A    A R T E    D E    O U V I R

Sentir o rio de energia | João Magalhães


Ouvir com Facilidade
 
Alguma vez já se sentaram muito silenciosamente, sem que a vossa atenção esteja fixada em coisa alguma, sem fazerem qualquer esforço para se concentrarem, mas com a mente muito silenciosa, completamente quieta? Então ouvem tudo, não ouvem? Ouvem os ruídos distantes tão bem quanto aqueles que estão mais perto e aqueles que estão muito próximos, os sons circundantes — o que significa realmente que estão a ouvir tudo. A vossa mente não se encontra confinada a um pequeno canal estreito. Se conseguirem ouvir desta maneira, ouvir com facilidade, sem esforço, descobrirão que uma mudança extraordinária está a ter lugar dentro de vós, uma mudança que surge sem que a tenham desejado, sem que a tenham pedido; e nessa mudança existem uma grande beleza e uma percepção imediata e profunda.


Colocar os Véus de Lado
 
De que forma ouvem? Ouvem com as vossas projeções, através da vossa projeção, através das vossas ambições, desejos, medos, ansiedades, ouvindo apenas aquilo que desejam ouvir, apenas aquilo que vos satisfará, que será gratificante, que proporcionará conforto, que irá aliviar, no momento, o vosso sofrimento? Se ouvirem através do véu dos vossos desejos, então estão obviamente a ouvir a vossa própria voz, estão a ouvir os vossos próprios desejos. E haverá alguma outra forma de ouvir? Não será importante descobrirmos como ouvir não apenas o que está a ser dito, mas tudo — os ruídos da rua, o chilrear dos pássaros, o barulho do elétrico, o mar revolto, a voz do vosso marido, a vossa mulher, os vossos amigos, o choro de um bebê? O ouvir só é importante quando não estamos a projetar os nossos próprios desejos naquilo que estamos a ouvir. Será possível colocarmos de lado todos estes véus através dos quais ouvimos, e sermos capazes de ouvir realmente?

- _Material fornecido_
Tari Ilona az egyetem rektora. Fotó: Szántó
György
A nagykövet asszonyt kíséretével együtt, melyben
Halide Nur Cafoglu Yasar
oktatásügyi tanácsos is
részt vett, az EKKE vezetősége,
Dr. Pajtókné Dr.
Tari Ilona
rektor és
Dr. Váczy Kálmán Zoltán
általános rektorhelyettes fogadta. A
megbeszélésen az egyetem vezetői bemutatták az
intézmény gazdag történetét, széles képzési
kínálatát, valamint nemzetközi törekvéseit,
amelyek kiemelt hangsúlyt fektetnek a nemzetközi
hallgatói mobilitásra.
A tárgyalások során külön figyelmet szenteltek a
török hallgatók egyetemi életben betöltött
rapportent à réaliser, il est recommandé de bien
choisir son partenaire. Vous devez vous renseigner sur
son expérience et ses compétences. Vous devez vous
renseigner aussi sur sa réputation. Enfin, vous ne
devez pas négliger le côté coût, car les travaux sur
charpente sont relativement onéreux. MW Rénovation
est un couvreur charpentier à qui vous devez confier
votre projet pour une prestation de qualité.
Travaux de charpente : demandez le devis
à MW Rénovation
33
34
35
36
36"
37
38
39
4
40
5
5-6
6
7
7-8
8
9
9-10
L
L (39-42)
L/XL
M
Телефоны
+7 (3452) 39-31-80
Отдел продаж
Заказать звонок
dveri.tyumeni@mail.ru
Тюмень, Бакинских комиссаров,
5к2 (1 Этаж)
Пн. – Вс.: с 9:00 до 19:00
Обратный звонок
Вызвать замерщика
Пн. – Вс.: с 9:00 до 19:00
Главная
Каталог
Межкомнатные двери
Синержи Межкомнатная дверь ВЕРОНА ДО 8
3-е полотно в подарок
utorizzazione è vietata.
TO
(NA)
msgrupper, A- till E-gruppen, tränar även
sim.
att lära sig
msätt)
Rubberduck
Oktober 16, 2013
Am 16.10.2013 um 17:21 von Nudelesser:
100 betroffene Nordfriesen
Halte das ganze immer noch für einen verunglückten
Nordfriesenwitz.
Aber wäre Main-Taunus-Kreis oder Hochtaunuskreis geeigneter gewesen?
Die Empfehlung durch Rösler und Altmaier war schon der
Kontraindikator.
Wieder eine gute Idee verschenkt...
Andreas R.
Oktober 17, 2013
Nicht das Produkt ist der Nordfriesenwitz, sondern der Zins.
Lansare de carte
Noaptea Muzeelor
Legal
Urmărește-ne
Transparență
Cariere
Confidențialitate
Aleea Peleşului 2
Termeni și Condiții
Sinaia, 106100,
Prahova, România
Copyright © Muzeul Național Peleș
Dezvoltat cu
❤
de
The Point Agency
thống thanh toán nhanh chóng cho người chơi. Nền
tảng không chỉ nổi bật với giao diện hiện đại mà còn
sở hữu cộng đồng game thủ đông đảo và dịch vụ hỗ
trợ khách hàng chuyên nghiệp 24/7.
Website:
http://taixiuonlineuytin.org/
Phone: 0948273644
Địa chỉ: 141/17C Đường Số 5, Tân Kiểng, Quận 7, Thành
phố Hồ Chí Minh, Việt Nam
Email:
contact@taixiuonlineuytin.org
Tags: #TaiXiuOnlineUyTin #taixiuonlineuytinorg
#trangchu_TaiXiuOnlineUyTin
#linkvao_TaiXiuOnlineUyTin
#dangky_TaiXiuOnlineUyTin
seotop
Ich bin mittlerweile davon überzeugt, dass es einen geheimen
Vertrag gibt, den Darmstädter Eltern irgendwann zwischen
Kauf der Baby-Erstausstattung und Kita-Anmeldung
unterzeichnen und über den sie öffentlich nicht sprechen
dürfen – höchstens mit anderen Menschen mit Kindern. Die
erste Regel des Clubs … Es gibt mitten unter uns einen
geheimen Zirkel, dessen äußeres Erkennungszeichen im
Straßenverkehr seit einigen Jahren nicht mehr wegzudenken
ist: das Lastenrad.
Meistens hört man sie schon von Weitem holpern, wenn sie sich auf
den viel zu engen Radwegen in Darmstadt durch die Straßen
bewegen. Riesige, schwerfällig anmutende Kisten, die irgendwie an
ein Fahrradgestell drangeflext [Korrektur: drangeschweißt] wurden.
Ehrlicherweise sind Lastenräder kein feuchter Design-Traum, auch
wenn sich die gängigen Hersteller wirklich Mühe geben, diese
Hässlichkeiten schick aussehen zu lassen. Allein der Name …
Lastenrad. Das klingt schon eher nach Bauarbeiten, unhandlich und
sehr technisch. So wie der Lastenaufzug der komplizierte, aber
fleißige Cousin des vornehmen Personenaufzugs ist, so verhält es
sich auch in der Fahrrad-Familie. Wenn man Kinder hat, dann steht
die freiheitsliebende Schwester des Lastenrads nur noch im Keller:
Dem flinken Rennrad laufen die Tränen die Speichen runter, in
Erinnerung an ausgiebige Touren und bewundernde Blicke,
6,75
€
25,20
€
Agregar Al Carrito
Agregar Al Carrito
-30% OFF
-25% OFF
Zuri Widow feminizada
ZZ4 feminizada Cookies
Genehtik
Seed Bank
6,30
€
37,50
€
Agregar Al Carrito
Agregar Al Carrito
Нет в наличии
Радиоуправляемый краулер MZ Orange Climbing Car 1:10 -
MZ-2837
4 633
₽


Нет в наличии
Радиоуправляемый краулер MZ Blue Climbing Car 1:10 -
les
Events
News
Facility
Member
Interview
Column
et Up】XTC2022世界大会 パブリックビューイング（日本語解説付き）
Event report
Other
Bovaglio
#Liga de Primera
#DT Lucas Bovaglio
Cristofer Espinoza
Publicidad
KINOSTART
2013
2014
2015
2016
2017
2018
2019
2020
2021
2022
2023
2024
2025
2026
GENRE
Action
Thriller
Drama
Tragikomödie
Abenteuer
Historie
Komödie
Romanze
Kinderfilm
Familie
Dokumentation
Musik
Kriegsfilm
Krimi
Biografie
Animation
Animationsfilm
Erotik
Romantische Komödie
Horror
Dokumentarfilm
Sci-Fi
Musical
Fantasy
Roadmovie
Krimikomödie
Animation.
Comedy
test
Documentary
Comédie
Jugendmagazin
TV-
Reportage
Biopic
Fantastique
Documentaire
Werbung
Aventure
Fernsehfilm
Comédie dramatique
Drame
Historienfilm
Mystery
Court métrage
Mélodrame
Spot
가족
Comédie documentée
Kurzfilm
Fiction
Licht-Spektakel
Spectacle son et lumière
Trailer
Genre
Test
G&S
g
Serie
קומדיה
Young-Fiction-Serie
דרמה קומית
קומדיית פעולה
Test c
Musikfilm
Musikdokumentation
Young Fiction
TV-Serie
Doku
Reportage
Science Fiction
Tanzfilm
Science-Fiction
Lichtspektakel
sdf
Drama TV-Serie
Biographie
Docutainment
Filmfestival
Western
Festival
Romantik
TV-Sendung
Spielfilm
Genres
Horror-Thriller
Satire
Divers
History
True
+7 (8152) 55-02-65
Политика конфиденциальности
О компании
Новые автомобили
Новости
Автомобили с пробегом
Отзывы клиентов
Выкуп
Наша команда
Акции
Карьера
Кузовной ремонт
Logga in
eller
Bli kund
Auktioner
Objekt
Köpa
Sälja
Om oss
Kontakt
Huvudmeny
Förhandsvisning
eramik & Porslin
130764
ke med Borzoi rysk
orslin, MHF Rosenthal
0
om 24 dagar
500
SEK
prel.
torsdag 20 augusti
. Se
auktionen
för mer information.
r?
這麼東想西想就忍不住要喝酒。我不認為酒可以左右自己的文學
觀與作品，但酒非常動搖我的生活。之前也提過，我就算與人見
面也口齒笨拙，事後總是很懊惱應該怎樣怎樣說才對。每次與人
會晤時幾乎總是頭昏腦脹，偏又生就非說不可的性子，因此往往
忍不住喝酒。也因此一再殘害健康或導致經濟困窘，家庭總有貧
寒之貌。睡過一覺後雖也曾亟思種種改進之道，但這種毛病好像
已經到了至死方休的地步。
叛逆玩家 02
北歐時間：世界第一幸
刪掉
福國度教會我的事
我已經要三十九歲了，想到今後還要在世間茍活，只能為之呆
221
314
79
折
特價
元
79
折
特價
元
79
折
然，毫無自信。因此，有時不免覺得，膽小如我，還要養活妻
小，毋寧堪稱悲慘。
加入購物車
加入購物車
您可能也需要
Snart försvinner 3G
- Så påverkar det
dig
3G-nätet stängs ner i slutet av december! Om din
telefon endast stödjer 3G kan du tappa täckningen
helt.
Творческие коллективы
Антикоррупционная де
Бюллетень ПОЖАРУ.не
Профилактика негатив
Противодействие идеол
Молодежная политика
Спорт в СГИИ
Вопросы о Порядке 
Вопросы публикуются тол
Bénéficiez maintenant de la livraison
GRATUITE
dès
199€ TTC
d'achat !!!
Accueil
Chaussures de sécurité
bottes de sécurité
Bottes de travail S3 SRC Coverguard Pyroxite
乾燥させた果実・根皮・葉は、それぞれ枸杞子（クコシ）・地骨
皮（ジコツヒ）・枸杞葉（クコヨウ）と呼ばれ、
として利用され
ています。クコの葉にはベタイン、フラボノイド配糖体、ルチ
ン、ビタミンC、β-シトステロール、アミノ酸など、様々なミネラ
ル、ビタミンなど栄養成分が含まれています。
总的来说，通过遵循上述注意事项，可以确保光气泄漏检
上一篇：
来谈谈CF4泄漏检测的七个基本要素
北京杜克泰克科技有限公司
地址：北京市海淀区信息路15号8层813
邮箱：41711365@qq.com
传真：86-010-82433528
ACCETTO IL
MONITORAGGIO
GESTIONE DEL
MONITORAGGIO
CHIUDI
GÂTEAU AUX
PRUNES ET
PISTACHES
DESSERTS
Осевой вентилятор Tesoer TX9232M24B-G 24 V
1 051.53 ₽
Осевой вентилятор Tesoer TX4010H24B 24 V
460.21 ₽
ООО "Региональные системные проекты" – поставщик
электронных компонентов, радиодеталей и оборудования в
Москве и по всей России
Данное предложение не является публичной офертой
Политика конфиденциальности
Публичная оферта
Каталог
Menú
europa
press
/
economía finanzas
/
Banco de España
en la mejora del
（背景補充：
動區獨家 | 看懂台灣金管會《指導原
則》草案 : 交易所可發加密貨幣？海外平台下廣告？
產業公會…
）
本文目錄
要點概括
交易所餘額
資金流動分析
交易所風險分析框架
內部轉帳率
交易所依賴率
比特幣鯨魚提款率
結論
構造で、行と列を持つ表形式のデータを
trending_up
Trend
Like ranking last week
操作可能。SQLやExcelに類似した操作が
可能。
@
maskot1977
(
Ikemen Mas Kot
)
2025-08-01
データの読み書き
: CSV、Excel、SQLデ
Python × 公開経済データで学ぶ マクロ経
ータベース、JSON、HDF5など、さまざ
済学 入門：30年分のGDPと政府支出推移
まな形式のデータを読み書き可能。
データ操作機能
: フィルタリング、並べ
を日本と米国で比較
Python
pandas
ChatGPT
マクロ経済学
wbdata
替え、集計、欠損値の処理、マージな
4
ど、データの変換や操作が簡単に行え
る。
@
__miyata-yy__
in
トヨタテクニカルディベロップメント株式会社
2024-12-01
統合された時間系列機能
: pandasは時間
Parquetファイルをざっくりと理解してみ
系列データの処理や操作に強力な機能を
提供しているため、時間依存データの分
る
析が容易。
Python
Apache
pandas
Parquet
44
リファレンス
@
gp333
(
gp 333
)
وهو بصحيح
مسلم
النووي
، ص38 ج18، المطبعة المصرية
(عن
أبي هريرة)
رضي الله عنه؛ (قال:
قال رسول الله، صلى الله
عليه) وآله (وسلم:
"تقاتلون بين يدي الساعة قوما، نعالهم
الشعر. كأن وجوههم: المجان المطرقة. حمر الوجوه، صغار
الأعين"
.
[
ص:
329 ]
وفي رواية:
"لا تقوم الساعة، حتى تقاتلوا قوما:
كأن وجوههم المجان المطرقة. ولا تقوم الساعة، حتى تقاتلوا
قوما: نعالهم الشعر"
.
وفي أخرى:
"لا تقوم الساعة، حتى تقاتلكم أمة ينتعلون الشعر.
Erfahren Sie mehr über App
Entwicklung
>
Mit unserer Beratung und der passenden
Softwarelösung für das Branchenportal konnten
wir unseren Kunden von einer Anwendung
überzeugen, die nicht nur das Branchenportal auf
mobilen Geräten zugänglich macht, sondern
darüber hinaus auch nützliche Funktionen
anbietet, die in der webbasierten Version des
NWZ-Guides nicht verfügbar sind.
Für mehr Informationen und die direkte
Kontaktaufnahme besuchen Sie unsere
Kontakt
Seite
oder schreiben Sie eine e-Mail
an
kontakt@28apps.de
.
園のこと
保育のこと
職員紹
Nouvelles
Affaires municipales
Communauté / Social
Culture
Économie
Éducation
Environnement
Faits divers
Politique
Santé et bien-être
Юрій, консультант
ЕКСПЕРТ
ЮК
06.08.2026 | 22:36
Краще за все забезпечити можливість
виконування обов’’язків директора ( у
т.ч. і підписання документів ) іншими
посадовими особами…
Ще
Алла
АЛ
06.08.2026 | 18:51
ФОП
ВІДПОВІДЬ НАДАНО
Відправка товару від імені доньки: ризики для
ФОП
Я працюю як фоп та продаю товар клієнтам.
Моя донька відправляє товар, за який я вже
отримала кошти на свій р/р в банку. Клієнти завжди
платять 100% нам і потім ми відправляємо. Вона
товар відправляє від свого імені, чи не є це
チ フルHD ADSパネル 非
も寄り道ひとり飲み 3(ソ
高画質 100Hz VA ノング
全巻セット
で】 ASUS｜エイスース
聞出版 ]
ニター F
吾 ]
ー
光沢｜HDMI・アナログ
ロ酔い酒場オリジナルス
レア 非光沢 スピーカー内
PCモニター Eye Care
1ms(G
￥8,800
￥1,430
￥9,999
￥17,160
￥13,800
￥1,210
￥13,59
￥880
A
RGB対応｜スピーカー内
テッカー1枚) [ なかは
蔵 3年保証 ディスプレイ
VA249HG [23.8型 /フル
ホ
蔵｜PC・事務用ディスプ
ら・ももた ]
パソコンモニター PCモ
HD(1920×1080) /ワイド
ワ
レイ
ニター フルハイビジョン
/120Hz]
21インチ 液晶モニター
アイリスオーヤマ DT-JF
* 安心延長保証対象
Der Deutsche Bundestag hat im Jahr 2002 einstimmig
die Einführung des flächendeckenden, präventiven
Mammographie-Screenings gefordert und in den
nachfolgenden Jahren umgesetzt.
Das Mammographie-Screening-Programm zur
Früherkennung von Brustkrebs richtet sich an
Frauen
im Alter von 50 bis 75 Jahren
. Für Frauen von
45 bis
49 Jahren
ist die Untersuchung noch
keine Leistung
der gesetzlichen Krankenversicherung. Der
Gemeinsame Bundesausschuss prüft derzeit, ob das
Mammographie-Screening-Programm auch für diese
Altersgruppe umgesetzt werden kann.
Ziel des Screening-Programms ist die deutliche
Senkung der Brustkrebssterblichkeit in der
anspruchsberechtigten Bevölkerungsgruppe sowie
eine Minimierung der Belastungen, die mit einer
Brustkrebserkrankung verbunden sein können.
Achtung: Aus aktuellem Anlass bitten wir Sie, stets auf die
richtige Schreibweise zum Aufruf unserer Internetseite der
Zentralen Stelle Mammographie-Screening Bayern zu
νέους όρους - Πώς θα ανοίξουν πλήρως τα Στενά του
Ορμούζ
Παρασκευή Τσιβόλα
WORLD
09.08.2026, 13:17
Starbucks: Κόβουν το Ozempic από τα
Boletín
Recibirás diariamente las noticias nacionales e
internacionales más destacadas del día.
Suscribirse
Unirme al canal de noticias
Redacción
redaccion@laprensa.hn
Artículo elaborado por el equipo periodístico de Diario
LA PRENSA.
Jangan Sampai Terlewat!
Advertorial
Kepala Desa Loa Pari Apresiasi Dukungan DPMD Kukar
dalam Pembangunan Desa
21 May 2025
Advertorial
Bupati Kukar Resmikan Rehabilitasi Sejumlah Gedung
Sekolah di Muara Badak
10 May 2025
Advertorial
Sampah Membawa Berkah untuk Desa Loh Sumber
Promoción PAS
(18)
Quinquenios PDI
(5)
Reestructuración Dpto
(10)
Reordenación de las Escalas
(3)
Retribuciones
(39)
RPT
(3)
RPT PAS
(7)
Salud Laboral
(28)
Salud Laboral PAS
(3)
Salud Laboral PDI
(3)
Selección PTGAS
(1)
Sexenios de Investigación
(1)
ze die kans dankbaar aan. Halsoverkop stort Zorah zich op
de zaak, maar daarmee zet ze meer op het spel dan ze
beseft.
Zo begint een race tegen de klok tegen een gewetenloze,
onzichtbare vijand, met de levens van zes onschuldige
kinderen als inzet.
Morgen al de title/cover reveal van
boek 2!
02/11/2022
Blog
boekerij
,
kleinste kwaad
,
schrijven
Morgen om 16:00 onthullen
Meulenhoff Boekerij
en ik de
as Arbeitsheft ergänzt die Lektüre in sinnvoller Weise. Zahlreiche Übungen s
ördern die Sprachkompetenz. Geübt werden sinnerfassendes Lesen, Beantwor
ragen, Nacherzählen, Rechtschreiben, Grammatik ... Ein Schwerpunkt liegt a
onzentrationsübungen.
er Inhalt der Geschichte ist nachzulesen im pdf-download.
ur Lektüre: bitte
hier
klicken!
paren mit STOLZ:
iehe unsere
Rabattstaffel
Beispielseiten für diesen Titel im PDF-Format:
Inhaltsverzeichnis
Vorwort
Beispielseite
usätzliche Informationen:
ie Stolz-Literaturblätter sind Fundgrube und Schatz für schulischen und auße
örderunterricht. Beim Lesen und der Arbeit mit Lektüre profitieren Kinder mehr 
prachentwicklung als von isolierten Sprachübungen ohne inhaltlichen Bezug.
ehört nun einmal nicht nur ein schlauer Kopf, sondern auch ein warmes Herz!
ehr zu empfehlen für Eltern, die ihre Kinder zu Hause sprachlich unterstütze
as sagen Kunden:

- _Perguntas sobre o material_
(1) Copie do texto sobre a arte de ouvir o trecho entre "A    A R T E    D" e "imediata e profunda.", incluindo ambos.
(2) De acordo com o texto sobre a arte de ouvir, o que escuta quem ouve através do véu dos próprios desejos? Explique por que isso acontece.

- _Respostas por tarefa_
(1)
A    A R T E    D E    O U V I R

Sentir o rio de energia | João Magalhães


Ouvir com Facilidade
 
Alguma vez já se sentaram muito silenciosamente, sem que a vossa atenção esteja fixada em coisa alguma, sem fazerem qualquer esforço para se concentrarem, mas com a mente muito silenciosa, completamente quieta? Então ouvem tudo, não ouvem? Ouvem os ruídos distantes tão bem quanto aqueles que estão mais perto e aqueles que estão muito próximos, os sons circundantes — o que significa realmente que estão a ouvir tudo. A vossa mente não se encontra confinada a um pequeno canal estreito. Se conseguirem ouvir desta maneira, ouvir com facilidade, sem esforço, descobrirão que uma mudança extraordinária está a ter lugar dentro de vós, uma mudança que surge sem que a tenham desejado, sem que a tenham pedido; e nessa mudança existem uma grande beleza e uma percepção imediata e profunda.

(2) Quem ouve através do véu dos próprios desejos escuta apenas a própria voz, ou seja, os próprios desejos. Isso acontece porque ouve apenas aquilo que deseja ouvir e aquilo que lhe traz satisfação, gratificação ou conforto, ou que alivia momentaneamente o seu sofrimento.